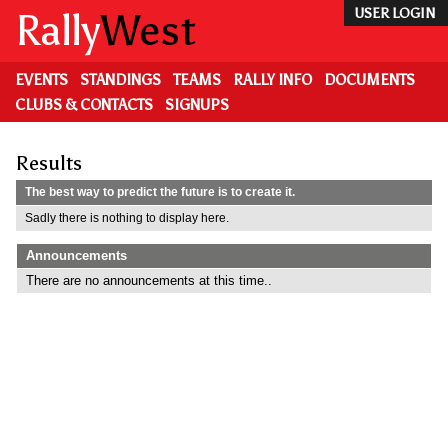
Skip
Rally
West
USER LOGIN
to
main
content
EVENTS
STANDINGS
TEAMS
RALLY INFO
DOCUMENTS
CLUBS & CONTACTS
SIGNUPS
Results
The best way to predict the future is to create it.
Sadly there is nothing to display here.
Announcements
There are no announcements at this time..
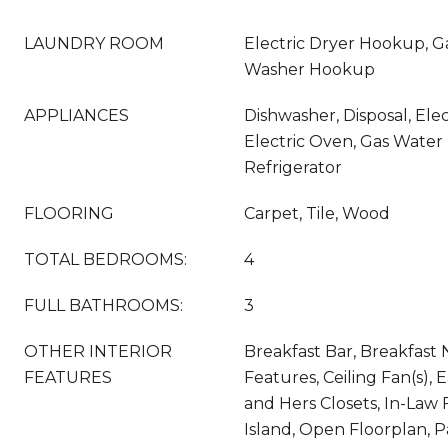
LAUNDRY ROOM
Electric Dryer Hookup, G
Washer Hookup
APPLIANCES
Dishwasher, Disposal, Ele
Electric Oven, Gas Water
Refrigerator
FLOORING
Carpet, Tile, Wood
TOTAL BEDROOMS:
4
FULL BATHROOMS:
3
OTHER INTERIOR
Breakfast Bar, Breakfast N
FEATURES
Features, Ceiling Fan(s), E
and Hers Closets, In-Law 
Island, Open Floorplan, P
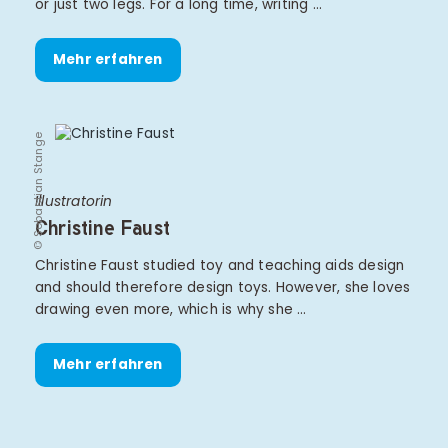
or just two legs. For a long time, writing …
Mehr erfahren
© Sebastian Stange
Illustratorin
Christine Faust
Christine Faust studied toy and teaching aids design
and should therefore design toys. However, she loves
drawing even more, which is why she …
Mehr erfahren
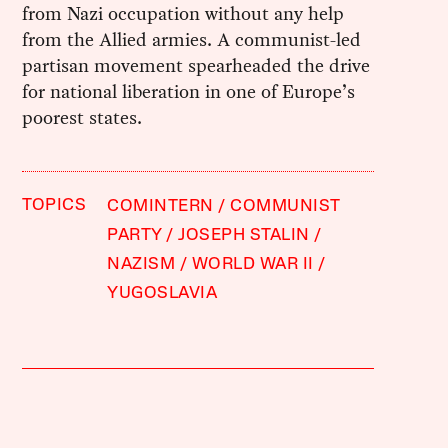
from Nazi occupation without any help
from the Allied armies. A communist-led
partisan movement spearheaded the drive
for national liberation in one of Europe’s
poorest states.
TOPICS
COMINTERN
COMMUNIST
PARTY
JOSEPH STALIN
NAZISM
WORLD WAR II
YUGOSLAVIA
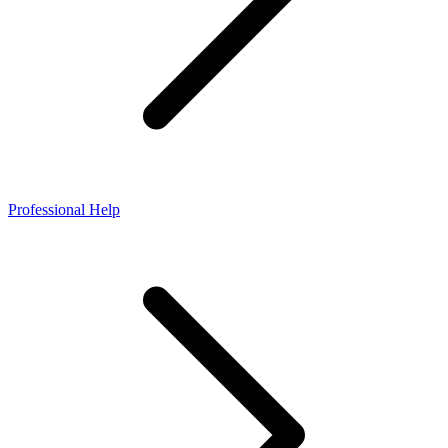
Professional Help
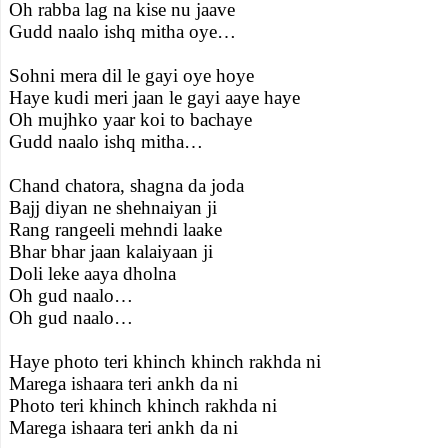
Oh rabba lag na kise nu jaave
Gudd naalo ishq mitha oye…
Sohni mera dil le gayi oye hoye
Haye kudi meri jaan le gayi aaye haye
Oh mujhko yaar koi to bachaye
Gudd naalo ishq mitha…
Chand chatora, shagna da joda
Bajj diyan ne shehnaiyan ji
Rang rangeeli mehndi laake
Bhar bhar jaan kalaiyaan ji
Doli leke aaya dholna
Oh gud naalo…
Oh gud naalo…
Haye photo teri khinch khinch rakhda ni
Marega ishaara teri ankh da ni
Photo teri khinch khinch rakhda ni
Marega ishaara teri ankh da ni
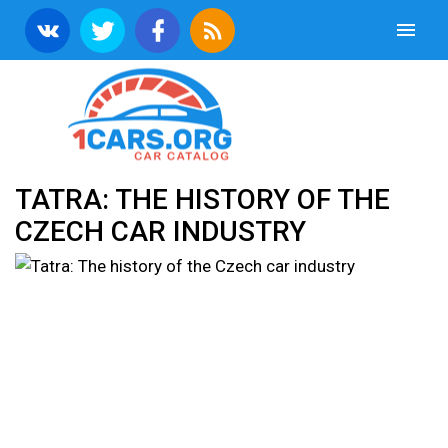
TATRA: THE HISTORY OF THE
CZECH CAR INDUSTRY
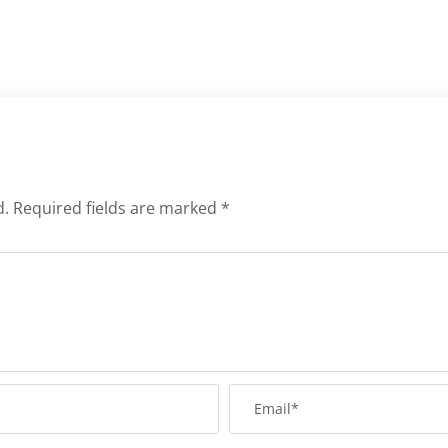
d.
Required fields are marked
*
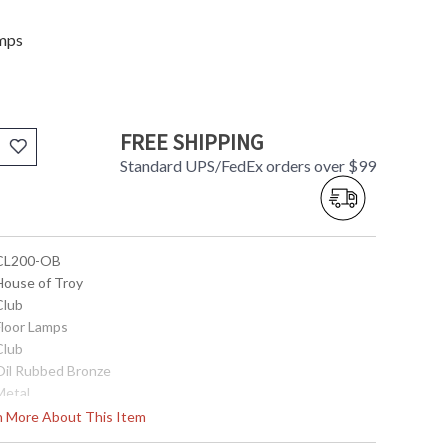
amps
FREE SHIPPING
Standard UPS/FedEx orders over $99
 CL200-OB
 House of Troy
Club
Floor Lamps
Club
 Oil Rubbed Bronze
Metal
45"- 59"
rn More About This Item
13"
- - - - -
Write out the text of every entry above line by line, without changing anything, and leave the pictures out.

Skip
Rally
West
USER LOGIN
to
main
content
EVENTS
STANDINGS
TEAMS
RALLY INFO
DOCUMENTS
CLUBS & CONTACTS
SIGNUPS
Results
The best way to predict the future is to create it.
Sadly there is nothing to display here.
Announcements
There are no announcements at this time..
LAUNDRY ROOM
Electric Dryer Hookup, G
Washer Hookup
APPLIANCES
Dishwasher, Disposal, Ele
Electric Oven, Gas Water
Refrigerator
FLOORING
Carpet, Tile, Wood
TOTAL BEDROOMS:
4
FULL BATHROOMS:
3
OTHER INTERIOR
Breakfast Bar, Breakfast N
FEATURES
Features, Ceiling Fan(s), E
and Hers Closets, In-Law 
Island, Open Floorplan, P
or just two legs. For a long time, writing …
Mehr erfahren
© Sebastian Stange
Illustratorin
Christine Faust
Christine Faust studied toy and teaching aids design
and should therefore design toys. However, she loves
drawing even more, which is why she …
Mehr erfahren
from Nazi occupation without any help
from the Allied armies. A communist-led
partisan movement spearheaded the drive
for national liberation in one of Europe’s
poorest states.
TOPICS
COMINTERN
COMMUNIST
PARTY
JOSEPH STALIN
NAZISM
WORLD WAR II
YUGOSLAVIA
Professional Help
Oh rabba lag na kise nu jaave
Gudd naalo ishq mitha oye…
Sohni mera dil le gayi oye hoye
Haye kudi meri jaan le gayi aaye haye
Oh mujhko yaar koi to bachaye
Gudd naalo ishq mitha…
Chand chatora, shagna da joda
Bajj diyan ne shehnaiyan ji
Rang rangeeli mehndi laake
Bhar bhar jaan kalaiyaan ji
Doli leke aaya dholna
Oh gud naalo…
Oh gud naalo…
Haye photo teri khinch khinch rakhda ni
Marega ishaara teri ankh da ni
Photo teri khinch khinch rakhda ni
Marega ishaara teri ankh da ni
TATRA: THE HISTORY OF THE
CZECH CAR INDUSTRY
d.
Required fields are marked
*
amps
FREE SHIPPING
Standard UPS/FedEx orders over $99
 CL200-OB
 House of Troy
Club
Floor Lamps
Club
 Oil Rubbed Bronze
Metal
45"- 59"
rn More About This Item
13"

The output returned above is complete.